**What the task asks:**
Below is a block of records; repeat all of them exactly.

Stored items
--------------------------------------------------

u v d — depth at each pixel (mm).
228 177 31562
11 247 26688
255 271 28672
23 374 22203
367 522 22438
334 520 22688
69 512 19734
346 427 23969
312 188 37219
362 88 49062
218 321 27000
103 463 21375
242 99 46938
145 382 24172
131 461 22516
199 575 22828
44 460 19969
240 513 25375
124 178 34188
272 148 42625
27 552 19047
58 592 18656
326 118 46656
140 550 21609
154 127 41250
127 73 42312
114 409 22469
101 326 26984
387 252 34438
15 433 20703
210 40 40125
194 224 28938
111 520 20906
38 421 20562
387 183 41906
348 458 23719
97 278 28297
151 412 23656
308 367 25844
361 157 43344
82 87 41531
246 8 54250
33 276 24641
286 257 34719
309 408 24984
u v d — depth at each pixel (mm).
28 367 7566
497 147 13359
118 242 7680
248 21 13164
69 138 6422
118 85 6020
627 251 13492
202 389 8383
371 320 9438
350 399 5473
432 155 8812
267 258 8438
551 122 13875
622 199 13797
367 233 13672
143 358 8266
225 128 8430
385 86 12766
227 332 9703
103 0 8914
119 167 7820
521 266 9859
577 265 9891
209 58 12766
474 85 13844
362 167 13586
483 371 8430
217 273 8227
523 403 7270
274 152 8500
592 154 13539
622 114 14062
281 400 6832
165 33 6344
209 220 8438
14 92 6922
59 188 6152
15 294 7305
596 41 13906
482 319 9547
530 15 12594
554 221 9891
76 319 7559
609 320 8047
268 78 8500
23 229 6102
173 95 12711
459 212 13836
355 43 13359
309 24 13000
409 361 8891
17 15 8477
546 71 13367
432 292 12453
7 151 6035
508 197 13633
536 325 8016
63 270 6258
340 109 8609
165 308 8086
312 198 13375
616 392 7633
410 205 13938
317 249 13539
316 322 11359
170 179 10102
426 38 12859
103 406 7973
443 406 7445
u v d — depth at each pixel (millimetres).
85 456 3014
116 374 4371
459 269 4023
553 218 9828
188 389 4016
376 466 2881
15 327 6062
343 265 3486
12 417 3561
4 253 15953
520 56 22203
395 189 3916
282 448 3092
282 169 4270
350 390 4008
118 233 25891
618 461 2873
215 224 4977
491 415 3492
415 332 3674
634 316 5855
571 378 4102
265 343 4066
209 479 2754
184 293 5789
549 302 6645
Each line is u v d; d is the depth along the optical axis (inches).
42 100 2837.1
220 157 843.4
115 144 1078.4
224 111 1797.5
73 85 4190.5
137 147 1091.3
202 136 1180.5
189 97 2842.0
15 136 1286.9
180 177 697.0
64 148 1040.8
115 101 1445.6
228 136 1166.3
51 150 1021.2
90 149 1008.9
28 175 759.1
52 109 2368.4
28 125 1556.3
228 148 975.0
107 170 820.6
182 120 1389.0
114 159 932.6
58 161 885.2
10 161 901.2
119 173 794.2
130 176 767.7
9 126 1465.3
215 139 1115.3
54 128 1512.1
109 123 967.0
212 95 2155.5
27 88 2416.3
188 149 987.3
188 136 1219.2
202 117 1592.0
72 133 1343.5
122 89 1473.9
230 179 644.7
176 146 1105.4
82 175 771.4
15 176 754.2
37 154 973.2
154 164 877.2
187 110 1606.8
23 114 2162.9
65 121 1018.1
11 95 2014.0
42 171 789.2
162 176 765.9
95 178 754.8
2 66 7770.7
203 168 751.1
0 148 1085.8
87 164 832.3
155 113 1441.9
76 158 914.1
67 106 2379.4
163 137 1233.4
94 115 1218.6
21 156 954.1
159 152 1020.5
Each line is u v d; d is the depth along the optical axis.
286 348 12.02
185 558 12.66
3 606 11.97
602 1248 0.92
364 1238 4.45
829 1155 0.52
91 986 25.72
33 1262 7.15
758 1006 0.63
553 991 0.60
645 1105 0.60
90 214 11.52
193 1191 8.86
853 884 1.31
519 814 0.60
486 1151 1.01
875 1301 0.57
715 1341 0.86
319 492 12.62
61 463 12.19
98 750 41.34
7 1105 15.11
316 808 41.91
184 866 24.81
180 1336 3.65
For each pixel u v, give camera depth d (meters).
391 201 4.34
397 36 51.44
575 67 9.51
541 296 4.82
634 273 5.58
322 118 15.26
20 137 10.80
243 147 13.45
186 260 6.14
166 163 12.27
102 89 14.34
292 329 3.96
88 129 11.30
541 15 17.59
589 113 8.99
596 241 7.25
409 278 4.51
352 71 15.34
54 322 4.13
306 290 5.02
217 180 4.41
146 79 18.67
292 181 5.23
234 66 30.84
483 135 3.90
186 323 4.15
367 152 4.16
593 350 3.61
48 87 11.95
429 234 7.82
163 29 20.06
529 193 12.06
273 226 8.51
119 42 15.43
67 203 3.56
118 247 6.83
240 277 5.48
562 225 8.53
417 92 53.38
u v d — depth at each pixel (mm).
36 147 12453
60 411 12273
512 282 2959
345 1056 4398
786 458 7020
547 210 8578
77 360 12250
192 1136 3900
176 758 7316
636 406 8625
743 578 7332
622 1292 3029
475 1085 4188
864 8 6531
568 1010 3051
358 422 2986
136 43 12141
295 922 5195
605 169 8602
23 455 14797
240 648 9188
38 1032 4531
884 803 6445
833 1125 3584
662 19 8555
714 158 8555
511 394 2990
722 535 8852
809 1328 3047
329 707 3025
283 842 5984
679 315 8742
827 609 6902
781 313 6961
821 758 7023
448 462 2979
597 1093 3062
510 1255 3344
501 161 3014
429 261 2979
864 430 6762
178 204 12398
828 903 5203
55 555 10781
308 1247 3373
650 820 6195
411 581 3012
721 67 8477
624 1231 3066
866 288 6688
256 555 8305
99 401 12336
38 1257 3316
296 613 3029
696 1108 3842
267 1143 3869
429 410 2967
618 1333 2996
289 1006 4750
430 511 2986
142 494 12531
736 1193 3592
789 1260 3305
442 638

--------------------------------------------------

**Expected output:**
u v d — depth at each pixel (mm).
228 177 31562
11 247 26688
255 271 28672
23 374 22203
367 522 22438
334 520 22688
69 512 19734
346 427 23969
312 188 37219
362 88 49062
218 321 27000
103 463 21375
242 99 46938
145 382 24172
131 461 22516
199 575 22828
44 460 19969
240 513 25375
124 178 34188
272 148 42625
27 552 19047
58 592 18656
326 118 46656
140 550 21609
154 127 41250
127 73 42312
114 409 22469
101 326 26984
387 252 34438
15 433 20703
210 40 40125
194 224 28938
111 520 20906
38 421 20562
387 183 41906
348 458 23719
97 278 28297
151 412 23656
308 367 25844
361 157 43344
82 87 41531
246 8 54250
33 276 24641
286 257 34719
309 408 24984
u v d — depth at each pixel (mm).
28 367 7566
497 147 13359
118 242 7680
248 21 13164
69 138 6422
118 85 6020
627 251 13492
202 389 8383
371 320 9438
350 399 5473
432 155 8812
267 258 8438
551 122 13875
622 199 13797
367 233 13672
143 358 8266
225 128 8430
385 86 12766
227 332 9703
103 0 8914
119 167 7820
521 266 9859
577 265 9891
209 58 12766
474 85 13844
362 167 13586
483 371 8430
217 273 8227
523 403 7270
274 152 8500
592 154 13539
622 114 14062
281 400 6832
165 33 6344
209 220 8438
14 92 6922
59 188 6152
15 294 7305
596 41 13906
482 319 9547
530 15 12594
554 221 9891
76 319 7559
609 320 8047
268 78 8500
23 229 6102
173 95 12711
459 212 13836
355 43 13359
309 24 13000
409 361 8891
17 15 8477
546 71 13367
432 292 12453
7 151 6035
508 197 13633
536 325 8016
63 270 6258
340 109 8609
165 308 8086
312 198 13375
616 392 7633
410 205 13938
317 249 13539
316 322 11359
170 179 10102
426 38 12859
103 406 7973
443 406 7445
u v d — depth at each pixel (millimetres).
85 456 3014
116 374 4371
459 269 4023
553 218 9828
188 389 4016
376 466 2881
15 327 6062
343 265 3486
12 417 3561
4 253 15953
520 56 22203
395 189 3916
282 448 3092
282 169 4270
350 390 4008
118 233 25891
618 461 2873
215 224 4977
491 415 3492
415 332 3674
634 316 5855
571 378 4102
265 343 4066
209 479 2754
184 293 5789
549 302 6645
Each line is u v d; d is the depth along the optical axis (inches).
42 100 2837.1
220 157 843.4
115 144 1078.4
224 111 1797.5
73 85 4190.5
137 147 1091.3
202 136 1180.5
189 97 2842.0
15 136 1286.9
180 177 697.0
64 148 1040.8
115 101 1445.6
228 136 1166.3
51 150 1021.2
90 149 1008.9
28 175 759.1
52 109 2368.4
28 125 1556.3
228 148 975.0
107 170 820.6
182 120 1389.0
114 159 932.6
58 161 885.2
10 161 901.2
119 173 794.2
130 176 767.7
9 126 1465.3
215 139 1115.3
54 128 1512.1
109 123 967.0
212 95 2155.5
27 88 2416.3
188 149 987.3
188 136 1219.2
202 117 1592.0
72 133 1343.5
122 89 1473.9
230 179 644.7
176 146 1105.4
82 175 771.4
15 176 754.2
37 154 973.2
154 164 877.2
187 110 1606.8
23 114 2162.9
65 121 1018.1
11 95 2014.0
42 171 789.2
162 176 765.9
95 178 754.8
2 66 7770.7
203 168 751.1
0 148 1085.8
87 164 832.3
155 113 1441.9
76 158 914.1
67 106 2379.4
163 137 1233.4
94 115 1218.6
21 156 954.1
159 152 1020.5
Each line is u v d; d is the depth along the optical axis.
286 348 12.02
185 558 12.66
3 606 11.97
602 1248 0.92
364 1238 4.45
829 1155 0.52
91 986 25.72
33 1262 7.15
758 1006 0.63
553 991 0.60
645 1105 0.60
90 214 11.52
193 1191 8.86
853 884 1.31
519 814 0.60
486 1151 1.01
875 1301 0.57
715 1341 0.86
319 492 12.62
61 463 12.19
98 750 41.34
7 1105 15.11
316 808 41.91
184 866 24.81
180 1336 3.65
For each pixel u v, give camera depth d (meters).
391 201 4.34
397 36 51.44
575 67 9.51
541 296 4.82
634 273 5.58
322 118 15.26
20 137 10.80
243 147 13.45
186 260 6.14
166 163 12.27
102 89 14.34
292 329 3.96
88 129 11.30
541 15 17.59
589 113 8.99
596 241 7.25
409 278 4.51
352 71 15.34
54 322 4.13
306 290 5.02
217 180 4.41
146 79 18.67
292 181 5.23
234 66 30.84
483 135 3.90
186 323 4.15
367 152 4.16
593 350 3.61
48 87 11.95
429 234 7.82
163 29 20.06
529 193 12.06
273 226 8.51
119 42 15.43
67 203 3.56
118 247 6.83
240 277 5.48
562 225 8.53
417 92 53.38
u v d — depth at each pixel (mm).
36 147 12453
60 411 12273
512 282 2959
345 1056 4398
786 458 7020
547 210 8578
77 360 12250
192 1136 3900
176 758 7316
636 406 8625
743 578 7332
622 1292 3029
475 1085 4188
864 8 6531
568 1010 3051
358 422 2986
136 43 12141
295 922 5195
605 169 8602
23 455 14797
240 648 9188
38 1032 4531
884 803 6445
833 1125 3584
662 19 8555
714 158 8555
511 394 2990
722 535 8852
809 1328 3047
329 707 3025
283 842 5984
679 315 8742
827 609 6902
781 313 6961
821 758 7023
448 462 2979
597 1093 3062
510 1255 3344
501 161 3014
429 261 2979
864 430 6762
178 204 12398
828 903 5203
55 555 10781
308 1247 3373
650 820 6195
411 581 3012
721 67 8477
624 1231 3066
866 288 6688
256 555 8305
99 401 12336
38 1257 3316
296 613 3029
696 1108 3842
267 1143 3869
429 410 2967
618 1333 2996
289 1006 4750
430 511 2986
142 494 12531
736 1193 3592
789 1260 3305
442 638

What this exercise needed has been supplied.